When you first adopted that tiny puppy, you knew that it would someday grow to a full sized adult. However, you may have been less prepared to see your dog grow outward as well as up. Like humans, dogs can become overweight or even dangerously obese if they eat too much, eat the wrong foods, and/or don't burn enough daily calories. Let's look at some strategies you can employ to help your beloved dog slim down.
How to Know When Your Dog Needs to Lose Weight
Does your dog actually need to lose weight, or is it just "big-boned" for its breed? The most accurate way to gauge your dog's weight is by scheduling a wellness exam with your veterinarian. Your vet can compare your dog’s current weight with the normal range for their breed.
Between wellness exams, you can use a few general rules of thumb to evaluate your dog's health for yourself -- starting by viewing your dog’s body from above. A healthy dog's midsection will have a bit of an hourglass shape, while an overweight or obese dog may appear more rounded or barrel-shaped with no clear waistline. When viewed from the side, a round belly that hangs downward also indicates excess weight.
Watch for other telltale signs that your dog packs too many pounds. These signs may include a waddling gait, heavy breathing, and poor exercise tolerance.
Practice Calorie Restriction for Weight Loss
Once the veterinarian tells you your dog's current weight (or you place the dog on your home scale to get the number yourself), you can figure out whether your dog consumes too many daily calories to maintain a healthy weight. Check your dog's weight using this online chart posted by WSAVA Global nutrition Committee. Note, for instance, that a typical 11-pound dog doesn't need more than 351 calories per day, while a massive 99-pounder can consume up to 1824 calories per day without necessarily getting fat.
Now that you know how many calories your dog should be getting, check the calorie listings on your pet food and dog treats to see whether you've been overfeeding it. If so, then it's time to start restricting your pet's portion sizes or the number of their daily meals.
Choose Quality Dog Food for a Leaner Pet
The quality of food your dog receives affects its weight just as much as the quantity. A diet heavy in fats and starches will promote weight gain faster than a diet featuring lean protein, healthy carbs, and plenty of fiber. A high-fiber, low-fat diet will help your dog lose weight without forcing it to feel hungry all the time.

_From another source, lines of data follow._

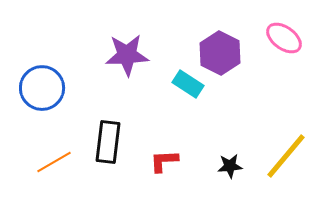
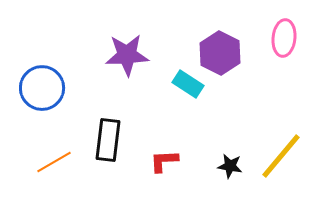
pink ellipse: rotated 60 degrees clockwise
black rectangle: moved 2 px up
yellow line: moved 5 px left
black star: rotated 15 degrees clockwise
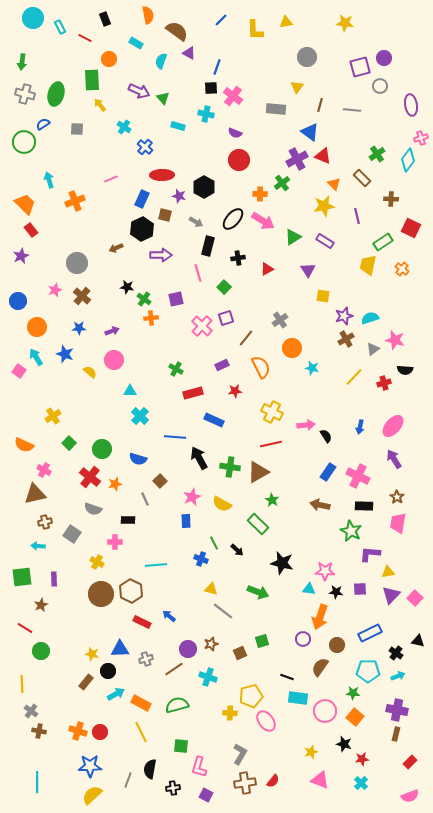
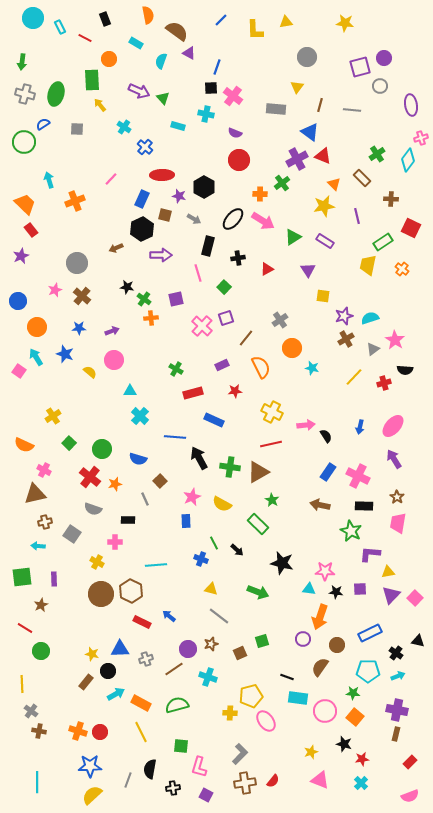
pink line at (111, 179): rotated 24 degrees counterclockwise
gray arrow at (196, 222): moved 2 px left, 3 px up
pink star at (395, 340): rotated 18 degrees clockwise
gray line at (223, 611): moved 4 px left, 5 px down
gray L-shape at (240, 754): rotated 15 degrees clockwise
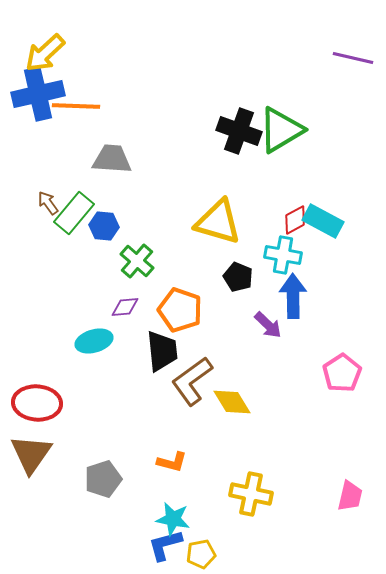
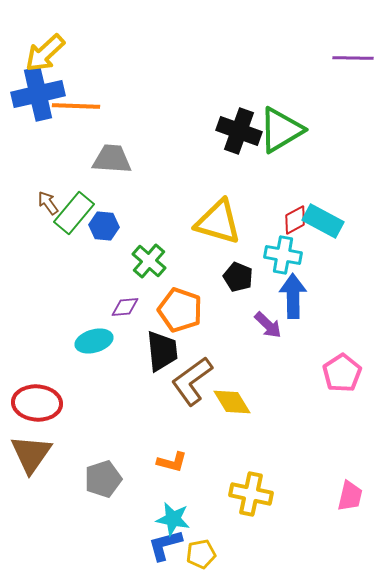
purple line: rotated 12 degrees counterclockwise
green cross: moved 12 px right
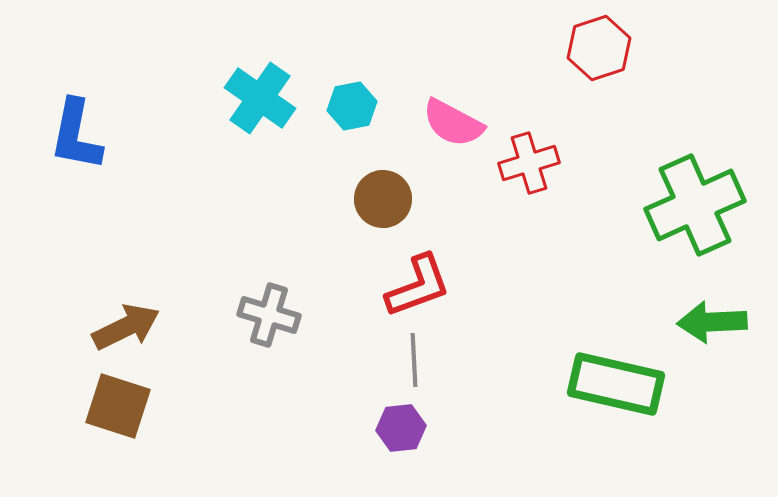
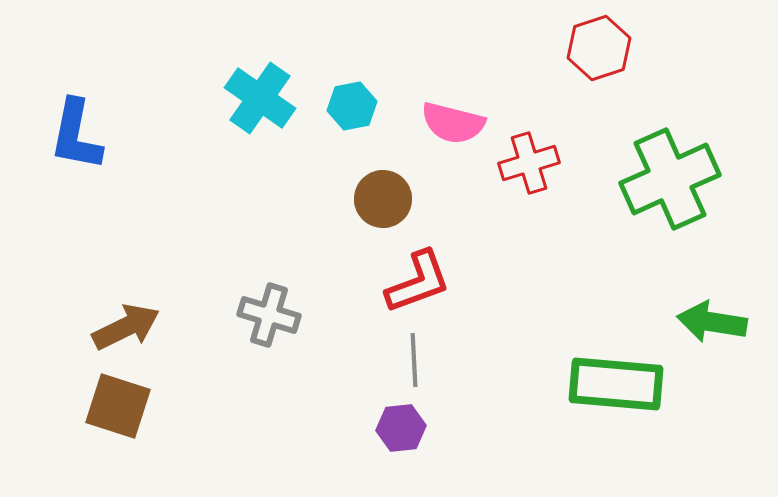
pink semicircle: rotated 14 degrees counterclockwise
green cross: moved 25 px left, 26 px up
red L-shape: moved 4 px up
green arrow: rotated 12 degrees clockwise
green rectangle: rotated 8 degrees counterclockwise
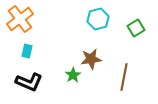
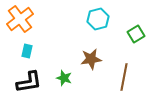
green square: moved 6 px down
green star: moved 9 px left, 3 px down; rotated 21 degrees counterclockwise
black L-shape: rotated 32 degrees counterclockwise
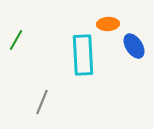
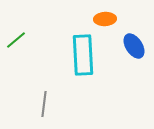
orange ellipse: moved 3 px left, 5 px up
green line: rotated 20 degrees clockwise
gray line: moved 2 px right, 2 px down; rotated 15 degrees counterclockwise
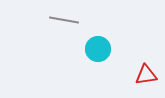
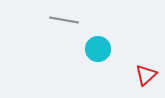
red triangle: rotated 35 degrees counterclockwise
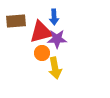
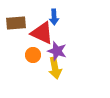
brown rectangle: moved 2 px down
red triangle: moved 1 px right, 1 px down; rotated 40 degrees clockwise
purple star: moved 12 px down; rotated 18 degrees clockwise
orange circle: moved 9 px left, 2 px down
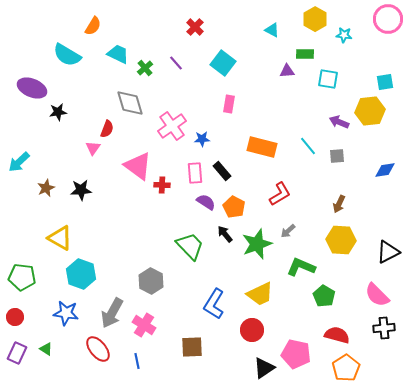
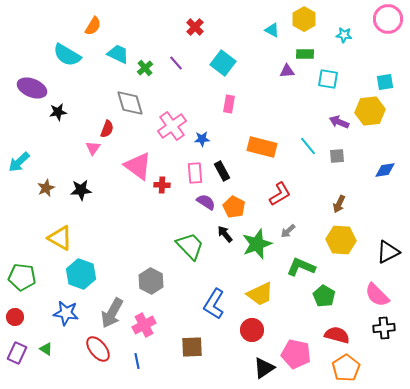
yellow hexagon at (315, 19): moved 11 px left
black rectangle at (222, 171): rotated 12 degrees clockwise
pink cross at (144, 325): rotated 30 degrees clockwise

The best dog foods for weight loss will provide your dog with a full range of micronutrients. First and foremost, you should choose dog food rich in all the essential vitamins and minerals a dog needs. Make sure your dog also gets plenty of l-carnitine, an amino acid that assists in fat burning, and antioxidants to help control the inflammation often associated with obesity.
Exercise Your Dog to Burn Fuel and Fat
A successful canine weight loss program usually involves two key factors: consuming fewer calories, and burning more of the calories consumed. In addition to putting your dog on a diet, you also want to increase its activity level. However, embarking on a canine exercise routine can prove challenging when your four-legged friend cannot tolerate exercise very well. Those extra pounds can put stress on weight-bearing joints and make your dog short of breath.
Start exercising your dog slowly and gently, paying close attention to its behavior. If it starts panting or clearly has trouble continuing, call the exercise session to a halt. Your dog will gradually build strength and stamina through a regular regimen of daily walks and other low-impact activities.
As your dog gets increasingly comfortable with low-impact exercise, you can start lengthening those daily walks or increasing their intensity. If you own a treadmill, you can even teach your dog to walk on it and then slowly adjust the speed and grade settings, gently transitioning your friend into higher-impact activity. Daily walks can morph into daily runs, while that flying disc you've been casually tossing around can start taking longer and longer flights.
Don't assume that a disability disqualifies your dog from regular exercise. Many dogs can run and play quite effectively with the aid of assistive devices such as wheelchairs. A senior dog suffering from arthritis in its weight-bearing joints can still stand, walk, or swim comfortably in a hydrotherapy pool, where the water adds buoyancy to support part of the animal's weight.
Keep Checking in With Your Veterinarian
As you can see, you have a certain amount of control over how much your dog weighs and what you can do to change that number on the scale. Even so, it's useful to keep in mind that each dog is an individual and may respond to weight-loss strategies differently. Some cases of excess weight can also stem from medical conditions that depress the metabolism or cause water retention. Keep scheduling those veterinary wellness exams so your vet can treat any underlying issues and provide ongoing weight management advice.